I shall afterwards have occasion to examine how far the philosophers, who attribute to aqueous solution the origin of stony substances, have proceeded in the same inductive manner of reasoning from effect to cause, as they ought to do in physical subjects, and not by feigning causes, or following a false analogy; in the mean time, I am to answer the objections which have been made to the theory of the earth.

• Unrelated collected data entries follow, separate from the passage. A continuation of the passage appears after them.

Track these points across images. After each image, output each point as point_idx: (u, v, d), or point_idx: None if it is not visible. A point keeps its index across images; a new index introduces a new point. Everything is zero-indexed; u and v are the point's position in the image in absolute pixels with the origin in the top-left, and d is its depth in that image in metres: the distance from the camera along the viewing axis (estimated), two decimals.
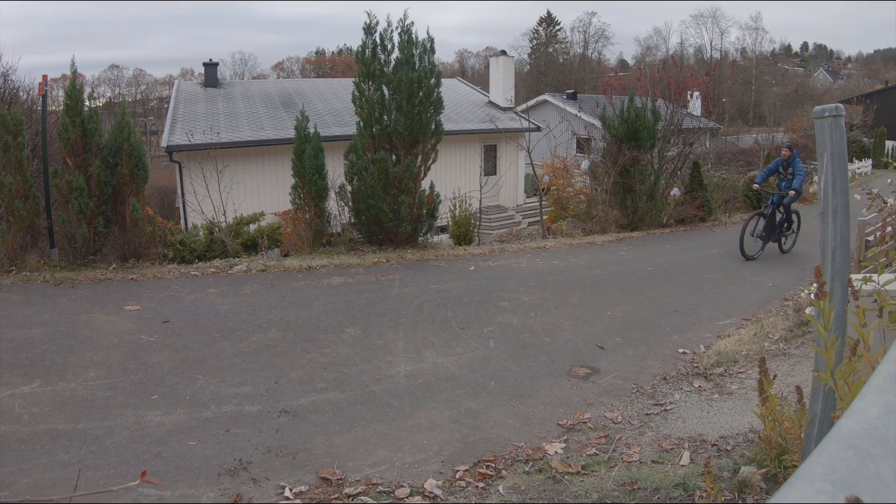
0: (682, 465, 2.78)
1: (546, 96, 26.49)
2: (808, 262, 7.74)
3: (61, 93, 8.13)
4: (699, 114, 13.08)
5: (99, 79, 51.56)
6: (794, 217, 8.88)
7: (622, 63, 58.64)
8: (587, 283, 6.64)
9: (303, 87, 19.35)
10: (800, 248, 8.94)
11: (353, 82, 7.97)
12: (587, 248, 8.97)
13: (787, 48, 66.23)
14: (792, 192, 8.40)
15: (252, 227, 8.84)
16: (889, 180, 5.14)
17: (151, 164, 9.47)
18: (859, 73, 60.37)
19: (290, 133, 8.66)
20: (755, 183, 9.02)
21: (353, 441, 3.16)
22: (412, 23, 7.82)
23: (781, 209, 8.66)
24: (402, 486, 2.71)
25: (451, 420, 3.42)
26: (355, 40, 44.04)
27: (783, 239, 8.91)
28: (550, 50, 60.06)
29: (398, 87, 7.69)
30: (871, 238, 5.43)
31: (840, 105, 2.16)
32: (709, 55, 56.36)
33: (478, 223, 10.78)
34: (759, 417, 2.42)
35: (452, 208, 10.41)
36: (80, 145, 6.78)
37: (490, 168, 17.50)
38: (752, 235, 8.45)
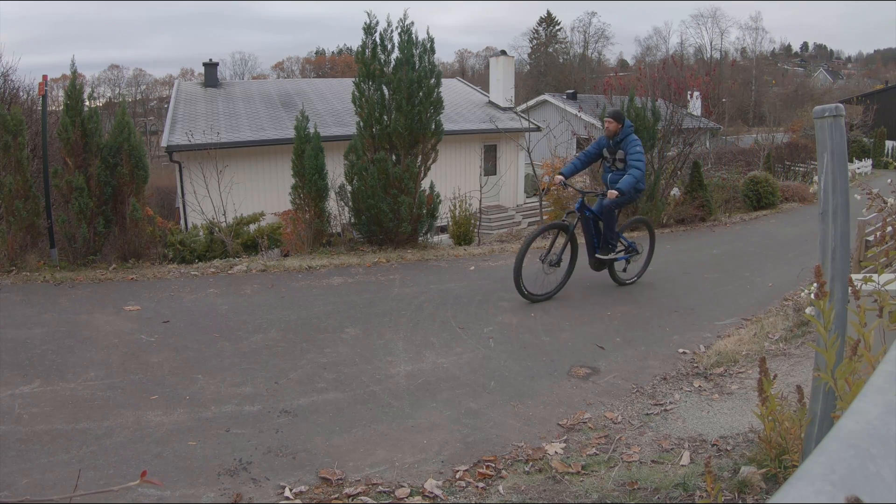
0: (682, 465, 2.78)
1: (546, 96, 26.54)
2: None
3: (61, 93, 8.13)
4: (699, 114, 13.08)
5: (99, 79, 51.75)
6: (631, 231, 6.00)
7: (622, 63, 58.69)
8: (587, 283, 6.63)
9: (303, 87, 19.38)
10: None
11: (353, 82, 7.97)
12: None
13: (787, 48, 66.32)
14: (613, 194, 5.24)
15: (252, 227, 8.84)
16: (889, 180, 5.13)
17: (151, 164, 9.46)
18: (859, 73, 60.43)
19: (290, 133, 8.66)
20: (559, 173, 5.66)
21: (353, 441, 3.16)
22: (412, 23, 7.83)
23: (600, 218, 5.68)
24: (402, 486, 2.71)
25: (451, 420, 3.42)
26: (355, 40, 44.03)
27: (616, 264, 6.07)
28: (550, 50, 60.15)
29: (398, 87, 7.69)
30: (871, 238, 5.42)
31: (840, 105, 2.16)
32: (709, 55, 56.47)
33: (478, 223, 10.78)
34: (759, 417, 2.42)
35: (452, 208, 10.40)
36: (80, 145, 6.78)
37: (490, 168, 17.52)
38: (543, 262, 5.50)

In opposition to the theory of consolidating bodies by fusion, our author has taken great pains to show, that I cannot provide materials for such a fire as would be necessary, nor find the means to make it burn had I those materials. Had our author read attentively my theory he would have observed, that I give myself little or no trouble about that fire, or take no charge with regard to the procuring of that power, as I have not founded my theory on the supposition of subterraneous fire, however that fire properly follows as a conclusion from those appearances on which the theory is founded. My theory is founded upon the general appearances of mineral bodies, and upon this, that mineral bodies must necessarily have been in a state of fusion. I do not pretend to prove, demonstratively, that they had been even hot, however that conclusion also naturally follows from their having been in fusion. It is sufficient for me to demonstrate, That those bodies must have been, more or less, in a state of softness and fluidity, without any species of solution. I do not say that this fluidity had been without heat; but, if that had been the case, it would have answered equally well the purpose of my theory, so far as this went to explain the consolidation of strata or mineral bodies, which, I still repeat, must have been by simple fluidity, and not by any species of solution, or any other solvent than that universal one which permeates all bodies, and which makes them fluid.

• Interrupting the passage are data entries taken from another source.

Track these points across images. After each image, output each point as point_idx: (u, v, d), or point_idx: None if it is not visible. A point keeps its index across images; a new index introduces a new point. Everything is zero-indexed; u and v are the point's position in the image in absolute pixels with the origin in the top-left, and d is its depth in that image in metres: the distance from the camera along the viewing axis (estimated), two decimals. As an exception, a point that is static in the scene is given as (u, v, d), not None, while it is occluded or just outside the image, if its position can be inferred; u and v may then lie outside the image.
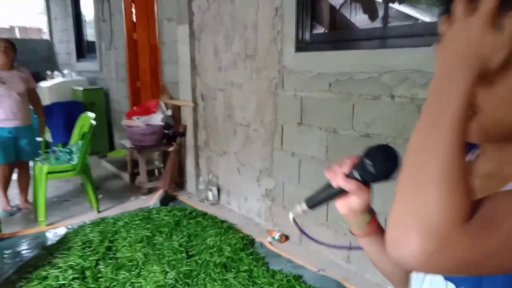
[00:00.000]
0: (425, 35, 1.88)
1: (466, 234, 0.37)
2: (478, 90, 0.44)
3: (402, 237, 0.38)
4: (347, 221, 0.68)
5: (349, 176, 0.60)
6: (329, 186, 0.63)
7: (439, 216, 0.37)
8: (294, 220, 0.70)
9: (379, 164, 0.57)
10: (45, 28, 7.81)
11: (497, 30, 0.40)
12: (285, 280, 2.19)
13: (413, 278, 0.63)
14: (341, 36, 2.46)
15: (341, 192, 0.62)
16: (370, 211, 0.65)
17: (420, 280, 0.60)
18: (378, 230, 0.67)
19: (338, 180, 0.60)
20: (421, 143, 0.40)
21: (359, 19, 2.57)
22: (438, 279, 0.55)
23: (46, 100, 5.19)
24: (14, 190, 3.36)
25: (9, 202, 3.34)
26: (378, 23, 2.38)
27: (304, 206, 0.66)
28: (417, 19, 2.30)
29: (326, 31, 2.55)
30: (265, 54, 2.76)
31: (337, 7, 2.63)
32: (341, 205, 0.64)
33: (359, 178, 0.59)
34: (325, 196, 0.64)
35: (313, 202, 0.66)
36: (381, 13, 2.38)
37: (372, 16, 2.44)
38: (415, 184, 0.39)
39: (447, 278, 0.53)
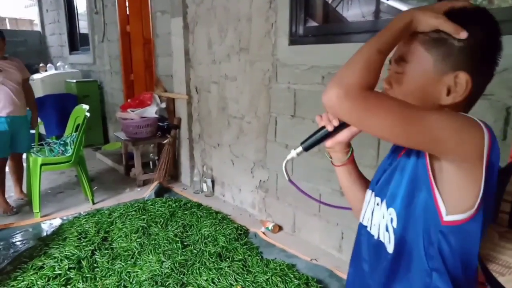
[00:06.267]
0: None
1: (363, 95, 0.63)
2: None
3: (330, 88, 0.64)
4: (332, 154, 0.90)
5: None
6: (321, 130, 0.79)
7: (353, 79, 0.63)
8: (285, 167, 0.85)
9: None
10: (36, 19, 7.71)
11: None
12: (278, 269, 2.24)
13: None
14: (334, 29, 2.49)
15: (333, 132, 0.78)
16: (350, 146, 0.89)
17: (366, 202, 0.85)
18: (353, 161, 0.91)
19: (334, 123, 0.78)
20: (362, 47, 0.67)
21: (350, 13, 2.60)
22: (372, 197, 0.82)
23: (38, 92, 5.16)
24: (8, 182, 3.36)
25: (8, 202, 3.23)
26: (370, 17, 2.41)
27: (299, 149, 0.80)
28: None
29: (319, 24, 2.58)
30: (258, 47, 2.78)
31: (330, 1, 2.65)
32: (330, 141, 0.81)
33: None
34: (319, 137, 0.79)
35: (308, 144, 0.80)
36: (373, 7, 2.42)
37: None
38: (348, 64, 0.66)
39: (382, 198, 0.78)
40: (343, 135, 0.79)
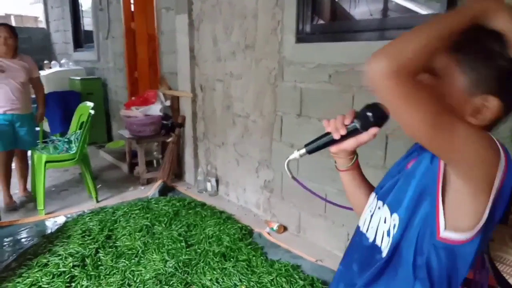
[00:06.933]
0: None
1: (409, 79, 0.56)
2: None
3: (379, 58, 0.57)
4: (336, 159, 0.89)
5: (348, 126, 0.75)
6: (327, 134, 0.77)
7: (406, 58, 0.56)
8: (287, 166, 0.84)
9: (377, 115, 0.73)
10: (41, 16, 7.71)
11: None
12: (283, 270, 2.22)
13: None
14: (341, 27, 2.46)
15: (339, 140, 0.76)
16: (355, 152, 0.86)
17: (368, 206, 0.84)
18: (358, 167, 0.90)
19: (341, 132, 0.75)
20: (421, 27, 0.59)
21: (358, 11, 2.57)
22: (378, 205, 0.80)
23: (43, 90, 5.16)
24: (13, 179, 3.35)
25: (11, 196, 3.26)
26: (377, 15, 2.38)
27: (303, 151, 0.79)
28: (416, 12, 2.31)
29: (326, 22, 2.55)
30: (264, 45, 2.75)
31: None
32: (335, 147, 0.80)
33: (358, 126, 0.75)
34: (324, 142, 0.78)
35: (312, 148, 0.79)
36: (381, 5, 2.39)
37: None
38: (403, 40, 0.58)
39: (384, 202, 0.77)
40: (349, 143, 0.77)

Our author has justly remarked the difficulty of fire burning below the earth and sea. It is not my purpose here to endeavour to remove those difficulties, which perhaps only exist in those suppositions which are made on this occasion; my purpose is to show, that he had no immediate concern with that question, in discussing the subject of the consolidation which we actually find in the strata of the earth, unless my theory, with regard to the igneous origin of stony substances, had proceeded upon the supposition of a subterraneous fire. It is surely one thing to employ fire and heat to melt mineral bodies, in supposing this to be the cause of their consolidation, and another thing to acknowledge fire or heat as having been exerted upon mineral bodies, when it is clearly proved, from actual appearances, that those bodies had been in a melted state, or that of simple fluidity. Here are distinctions which would be thrown away upon the vulgar; but, to a man of science, who analyses arguments, and reasons strictly from effect to cause, this is, I believe, the proper way of coming at the truth. If the patrons of the aqueous origin of stony substances can give us any manner of scientifical, i.e. intelligible investigation of that process, it shall be attended to with the most rigid impartiality, even by a patron of the igneous origin of those substances, as he wishes above all things to distinguish, in the mineral operations, those which, on the one hand, had been the effect of water, from those which, on the other hand, had been the immediate effect of fire or fusion;—this has been my greatest study. But, while mineralists or geologists give us only mere opinions, What is science profited by such inconsequential observations, as are founded upon nothing but our vulgar notions? Is the figure of the earth, e.g. to be doubted, because, according to the common notion of mankind, the existence of an antipod is certainly to be denied?